Using a meat mallet, pound the chicken to an even 1/4 inch thickness. This ensures even cooking and a crisp exterior.
Set Up the Breading Station:
In the first bowl, combine all dry rub ingredients (flour, salt, black pepper, onion powder, smoked paprika, and garlic powder).
In the second bowl, whisk together eggs and chopped parsley to create the wet rub.
In the third bowl, place the Italian panko breadcrumbs for the final coating.
Coat the Chicken:
Dredge each piece of pounded chicken in the dry rub, shaking off excess flour.
Dip the floured chicken into the wet rub, ensuring full coverage.
Press the chicken firmly into the panko breadcrumbs, ensuring an even, thick coating.
Fry the Schnitzel:
In a large skillet, heat vegetable oil and butter over medium heat.

### EXERCISES
• a. Copy the part of the schnitzel recipe from "In the third" to "off excess flour.".
• b. For each statement, state whether the schnitzel recipe agrees with it, answering yes or no and quoting the deciding words: (i) The chicken is pounded to an even 1/4 inch thickness. (ii) The chopped parsley goes into the dry rub. (iii) The vegetable oil and butter are heated over high heat.
• c. Carry on the schnitzel recipe for a few more steps, beginning after its last sentence.

### STUDY MATERIAL
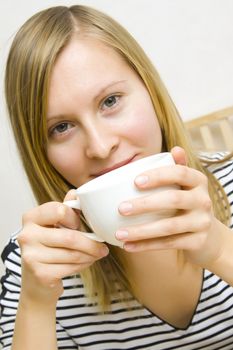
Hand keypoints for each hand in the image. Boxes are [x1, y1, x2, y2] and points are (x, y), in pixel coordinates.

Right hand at [18, 190, 108, 303]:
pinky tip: (85, 263)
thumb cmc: (48, 248)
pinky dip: (84, 265)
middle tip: (102, 247)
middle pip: (70, 236)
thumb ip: (66, 209)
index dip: (74, 218)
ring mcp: (31, 255)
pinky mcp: (40, 274)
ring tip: (96, 254)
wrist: (37, 281)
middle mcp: (27, 235)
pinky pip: (72, 267)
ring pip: (74, 253)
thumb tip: (76, 192)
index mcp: (30, 218)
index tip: (79, 225)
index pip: (59, 210)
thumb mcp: (55, 225)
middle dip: (92, 243)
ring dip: (91, 255)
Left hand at [115, 147, 224, 267]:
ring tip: (119, 233)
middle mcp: (203, 200)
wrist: (209, 237)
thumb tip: (175, 149)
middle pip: (173, 199)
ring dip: (141, 231)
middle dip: (144, 204)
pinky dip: (146, 246)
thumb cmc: (188, 205)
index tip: (135, 181)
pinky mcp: (198, 242)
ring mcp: (202, 223)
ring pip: (169, 227)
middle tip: (121, 208)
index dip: (158, 176)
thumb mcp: (187, 186)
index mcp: (198, 181)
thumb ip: (177, 168)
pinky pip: (169, 244)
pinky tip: (128, 246)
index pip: (180, 173)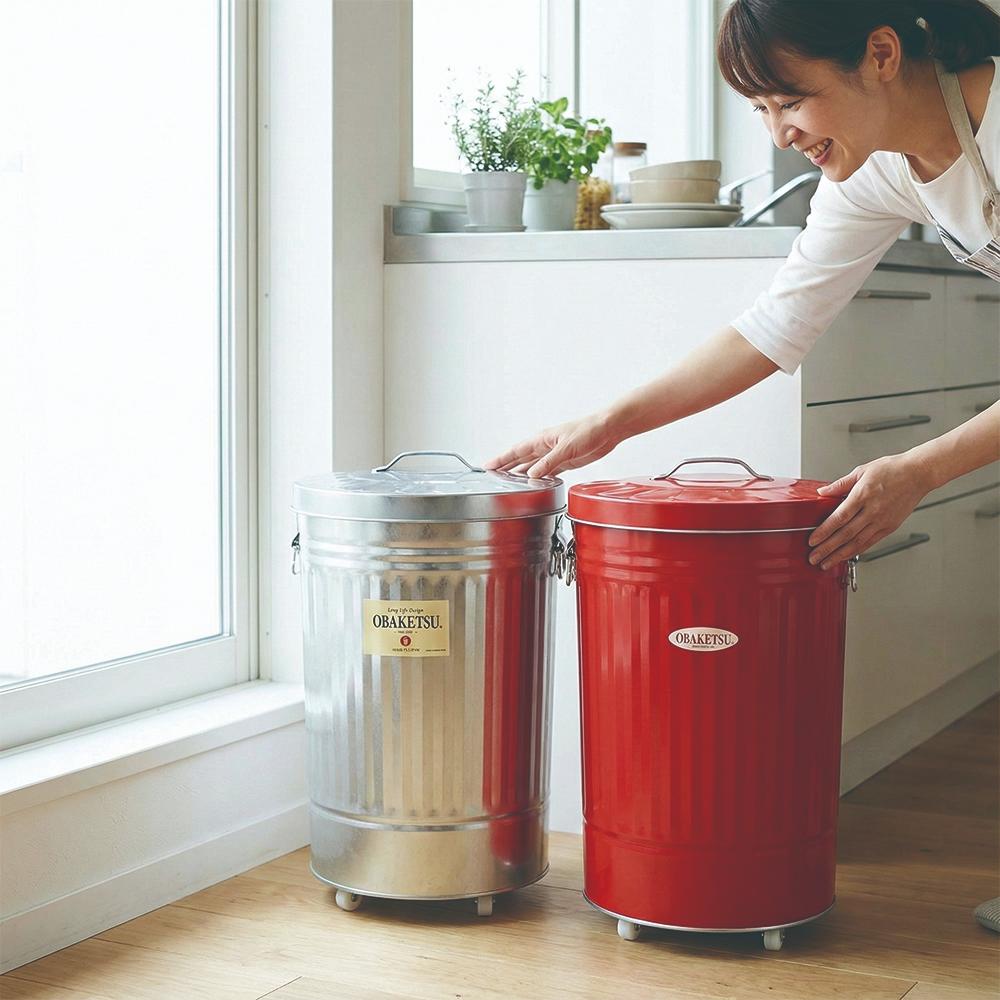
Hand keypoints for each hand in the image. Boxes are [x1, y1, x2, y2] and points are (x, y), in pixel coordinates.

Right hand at [483, 411, 620, 478]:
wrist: (608, 429)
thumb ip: (548, 462)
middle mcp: (545, 447)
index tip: (487, 466)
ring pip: (532, 466)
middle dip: (505, 467)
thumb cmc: (589, 430)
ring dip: (521, 474)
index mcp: (542, 439)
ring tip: (509, 483)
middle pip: (520, 459)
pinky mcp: (566, 461)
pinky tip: (534, 484)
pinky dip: (540, 478)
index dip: (501, 459)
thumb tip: (531, 474)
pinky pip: (548, 471)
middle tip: (491, 476)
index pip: (515, 451)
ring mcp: (555, 454)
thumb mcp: (566, 448)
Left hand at [808, 453, 932, 569]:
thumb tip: (822, 492)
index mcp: (863, 494)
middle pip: (846, 534)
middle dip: (827, 548)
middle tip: (814, 558)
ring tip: (826, 563)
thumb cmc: (892, 469)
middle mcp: (873, 510)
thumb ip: (840, 484)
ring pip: (857, 542)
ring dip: (840, 555)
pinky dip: (856, 551)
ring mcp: (882, 520)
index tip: (812, 540)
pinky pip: (870, 542)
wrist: (918, 474)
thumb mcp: (862, 471)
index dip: (824, 531)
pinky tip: (845, 556)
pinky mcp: (890, 527)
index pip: (839, 517)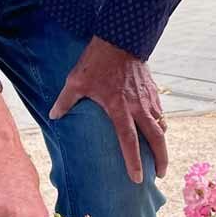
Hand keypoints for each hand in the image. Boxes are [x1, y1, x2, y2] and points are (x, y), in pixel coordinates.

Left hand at [49, 37, 166, 184]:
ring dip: (162, 141)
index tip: (137, 178)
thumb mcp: (76, 81)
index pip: (129, 141)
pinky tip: (158, 128)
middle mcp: (138, 107)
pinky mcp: (153, 90)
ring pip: (161, 125)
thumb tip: (53, 116)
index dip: (133, 162)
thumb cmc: (96, 61)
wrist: (119, 38)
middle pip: (156, 138)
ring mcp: (148, 98)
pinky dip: (161, 123)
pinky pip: (160, 111)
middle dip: (161, 158)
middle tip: (161, 173)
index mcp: (119, 108)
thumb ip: (65, 101)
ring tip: (160, 154)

### RESPONSES
• a.
In the third bowl, place the Italian panko breadcrumbs for the final coating.
Coat the Chicken:
Dredge each piece of pounded chicken in the dry rub, shaking off excess flour.

• b.
(i) Yes: "pound the chicken to an even 1/4 inch thickness"
(ii) No: "whisk together eggs and chopped parsley to create the wet rub"
(iii) No: "heat vegetable oil and butter over medium heat"

• c.
Once the oil is hot, fry each schnitzel for 2-3 minutes per side, or until golden brown and crispy.
Transfer to a wire rack to drain excess oil and maintain crispiness.
Make the Salad Topping:
In a bowl, toss arugula, cherry tomatoes, and Parmesan cheese together.
Drizzle with olive oil and fresh lemon juice for a light, zesty finish.
Serve and Enjoy!
Place the crispy schnitzel on a serving plate.
Top with the fresh arugula salad.
Serve immediately with extra lemon wedges on the side.